#### Übungsaufgaben:
1 > Übertragen Sie den Satz „Die frühere Lungenklinik in Rotenburg wird erst seit Kurzem als Flüchtlingsunterkunft genutzt.“ aus dem Bericht über die Flüchtlingsunterkunft in Rotenburg ins Englische.
2 > Schreiben Sie den Bericht über die Flüchtlingsunterkunft in Rotenburg im Anschluss an seinen letzten Satz weiter.

#### Vorliegender Text:
------------------------------------------------------------

In der Nacht zu Sonnabend sind zwei Männer durch einen Nebeneingang in die Flüchtlingsunterkunft »Campus Unterstedt« in Rotenburg (Wümme) eingedrungen. Wie der NDR berichtet, haben sie in dem Gebäude, einer ehemaligen Lungenklinik, laut Polizei Fotos von den Schlafenden gemacht und rechtsextreme Parolen gerufen. Bei den Tätern handele es sich mutmaßlich um zwei amtsbekannte Anhänger der rechten Szene. Derzeit würden die Beweise geprüft, unter anderem ein Handyvideo, das einer der Bewohner gemacht hat. Die frühere Lungenklinik in Rotenburg wird erst seit Kurzem als Flüchtlingsunterkunft genutzt. Derzeit sind dort rund 100, vornehmlich männliche Asylsuchende aus Syrien, Irak und Iran untergebracht.

------------------------------------------------------------

#### Das Material:
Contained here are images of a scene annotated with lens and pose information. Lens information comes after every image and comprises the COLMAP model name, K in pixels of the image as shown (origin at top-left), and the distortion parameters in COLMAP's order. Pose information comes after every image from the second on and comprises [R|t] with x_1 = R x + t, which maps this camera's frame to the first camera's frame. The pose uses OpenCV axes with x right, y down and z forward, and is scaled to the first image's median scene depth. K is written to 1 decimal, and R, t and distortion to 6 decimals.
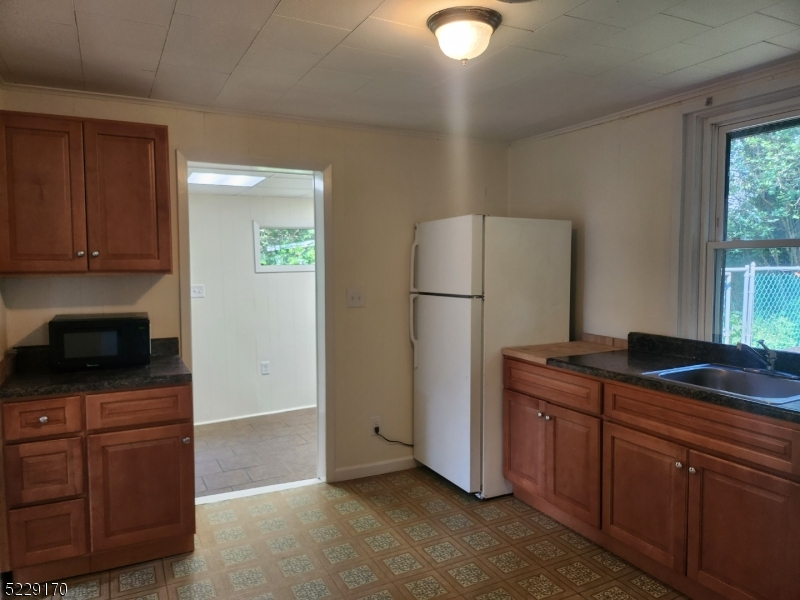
lens RADIAL K [[565.5, 0, 400.0], [0, 565.5, 300.0], [0, 0, 1]] dist [0.058002, -0.072219]
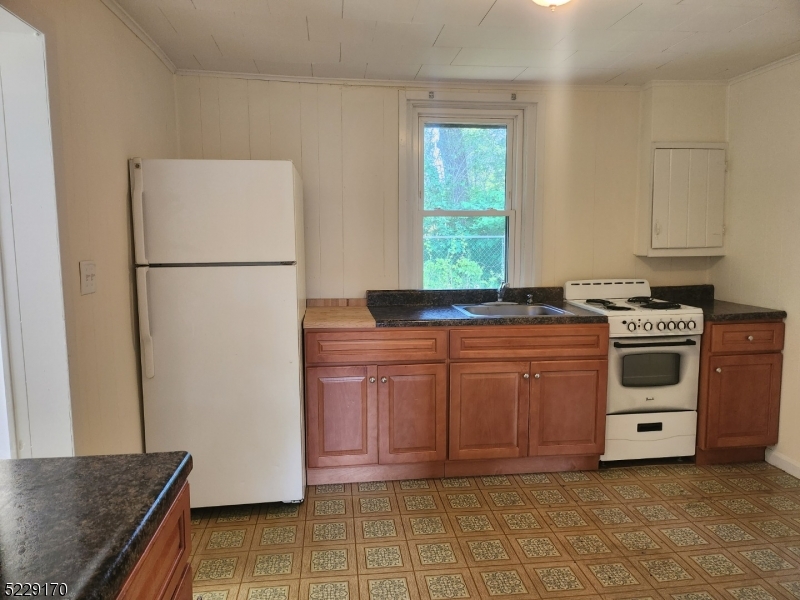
lens RADIAL K [[565.5, 0, 400.0], [0, 565.5, 300.0], [0, 0, 1]] dist [0.058002, -0.072219]
pose [[0.329883, -0.094652, 0.939265, -0.644246], [0.063363, 0.994937, 0.078008, -0.007007], [-0.941893, 0.033781, 0.334211, 0.638156]]
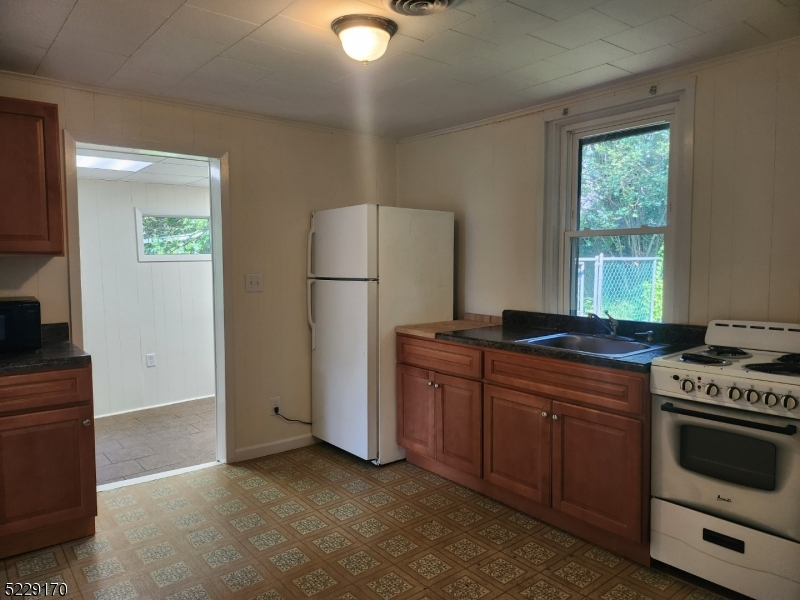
lens RADIAL K [[565.5, 0, 400.0], [0, 565.5, 300.0], [0, 0, 1]] dist [0.058002, -0.072219]
pose [[0.978194, -0.011494, 0.207376, -0.041349], [0.010393, 0.999926, 0.006397, 0.029317], [-0.207434, -0.004102, 0.978240, -0.079593]]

------------------------------------------------------------

#### Lösungen:
1 > The former lung clinic in Rotenburg has only recently been in use as a refugee shelter.

2 >
Unbekannte haben im oberbayerischen Soyen (Landkreis Rosenheim) eine noch unbewohnte Containeranlage für Flüchtlinge in Brand gesetzt. Die geplante Anlage sei zum Zeitpunkt des Brandanschlags leer gewesen, teilte die Polizei am Samstag mit. Der Schaden liegt nach ersten Schätzungen bei etwa 50.000 Euro. Das Feuer sei von selbst erloschen, mehrere Einheiten der Unterkunft seien aber stark verrußt. »Die Hintergründe seien noch unklar«, berichtet die Deutsche Presse-Agentur. Mitarbeiter der Gemeinde hatten den Brand am Samstag bemerkt. »Wir können den Tatzeitraum zwischen Freitagnachmittag und Samstagvormittag eingrenzen«, sagte ein Polizeisprecher. Es sei geplant gewesen, dass Asylbewerber in die Anlage ziehen.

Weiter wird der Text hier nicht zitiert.